• **Work order 1**: In the text on the Hale Family Building graphic design, which groups made up the BCH team that ArtHouse Design worked closely with?
• **Work order 2**: Extend the text on the Hale Family Building graphic design, picking up after its last sentence.

Boston Children's Hospital Hale Family Building - Experiential Graphic Design - CODAworx

Boston Children’s Hospital Hale Family Building – Experiential Graphic Design

Submitted by Elisabeth Gordon

Client: Boston Children's Hospital

Location: Boston, MA, United States

Completion date: 2022

Project Team

Client/Design Direction

Elisabeth Gordon

Boston Children's Hospital


Marty Gregg/Beth Rosa

ArtHouse Design

Fabricators and Installers

Mike Dillon

Dillon Works


Boston Children’s Hospital and ArtHouse Design teamed up to create an immersive experiential graphic design (EGD) program for the 12-story, 575,000-square-foot Hale Family Building at Boston Children’s Hospital. The EGD program centers around a 3-D pop-up book theme and features interactive, multi-layer automatons in expansive, built-in niches. On the outpatient floors, the designs welcome patients and families and provide positive distraction; on the inpatient floors, they provide wayfinding cues, destination points and guide patients, families and visitors towards the unit entrances.

Each floor of the Hale Building has a unique theme based on the concept “From Earth to Sky.” Incorporating New England iconography—from mountains to harbors to swan boats—these experiential graphics support the theme and invite exploration. The City/Transportation floor features an interactive map of the Boston subway, “The T”, and buttons that kids can push to light up the different routes. On the Space Floor, an interactive panel allows visitors to learn about different constellations. As an additional seek and find element, a friendly lobster is hidden somewhere in the graphics on each level.


A trip to the hospital can be intimidating for patients and their families, and our goal with the artwork throughout the hospital is to make their experience as pleasant as possible. Our intent with this project was to create immersive art experiences in our new Hale Building that would be as sophisticated as the state-of-the-art medical care found in the hospital without relying on high tech. Our collaboration with ArtHouse Design helped us to achieve that goal; the design is compelling and inviting while the interactive components are mechanical and do not rely on digital screens. The diorama-like niches offer enchanting moments--penguins waddling, beavers swimming, squirrels scampering--while the captivating scenes in the environmental graphics create positive distraction and destination points for patients as they recover.


ArtHouse Design worked closely with our BCH team--which included end users, administrators, and patient/family advisors--to develop a concept that would be well-received by the many stakeholders. A few different approaches were shared among this group. Ultimately, the 3-D pop-up book format was selected as it appealed to a broad range of ages, nationalities and abilities.

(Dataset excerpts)

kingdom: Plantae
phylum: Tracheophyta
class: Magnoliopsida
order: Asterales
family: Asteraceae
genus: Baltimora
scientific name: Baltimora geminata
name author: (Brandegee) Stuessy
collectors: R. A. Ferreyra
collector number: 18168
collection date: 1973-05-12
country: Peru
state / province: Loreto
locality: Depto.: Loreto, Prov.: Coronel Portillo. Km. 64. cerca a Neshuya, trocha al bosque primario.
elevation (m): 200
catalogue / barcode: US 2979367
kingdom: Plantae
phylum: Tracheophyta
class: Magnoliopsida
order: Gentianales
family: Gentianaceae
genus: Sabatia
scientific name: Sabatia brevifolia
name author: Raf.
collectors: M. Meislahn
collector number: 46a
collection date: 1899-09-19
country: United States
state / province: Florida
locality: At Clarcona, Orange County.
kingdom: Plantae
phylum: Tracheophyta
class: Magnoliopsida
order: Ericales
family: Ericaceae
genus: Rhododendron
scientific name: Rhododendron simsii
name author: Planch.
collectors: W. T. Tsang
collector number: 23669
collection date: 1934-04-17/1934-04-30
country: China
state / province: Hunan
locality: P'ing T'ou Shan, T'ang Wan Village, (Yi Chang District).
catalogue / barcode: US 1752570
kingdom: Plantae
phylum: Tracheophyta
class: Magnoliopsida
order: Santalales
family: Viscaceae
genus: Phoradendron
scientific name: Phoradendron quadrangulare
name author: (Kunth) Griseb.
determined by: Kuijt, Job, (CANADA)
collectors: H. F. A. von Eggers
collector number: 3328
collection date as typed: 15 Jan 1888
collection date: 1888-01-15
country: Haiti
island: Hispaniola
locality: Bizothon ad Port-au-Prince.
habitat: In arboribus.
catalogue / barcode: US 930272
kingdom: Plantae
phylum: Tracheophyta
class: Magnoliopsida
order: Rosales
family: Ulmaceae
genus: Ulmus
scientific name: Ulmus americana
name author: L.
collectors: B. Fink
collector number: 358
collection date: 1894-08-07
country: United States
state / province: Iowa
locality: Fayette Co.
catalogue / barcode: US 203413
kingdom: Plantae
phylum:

• **Task result 1**: End users, administrators, and patient/family advisors.

• **Task result 2**:
Because of the complexity of the design, which included involved building special architectural niches, custom-fabricated mechanical auomatons, and incorporating motion sensors and special lighting--coordination between the designers, architects, contractors, the fabricator, and the installer, was critical to the success of the project. Early planning allowed the team to determine where the needs would be and constant communication between the parties helped to overcome challenges when they arose.

During installation, in the field adjustments and design decisions had to be made, and it was critical that the design team and installers worked together collaboratively to achieve the design intent.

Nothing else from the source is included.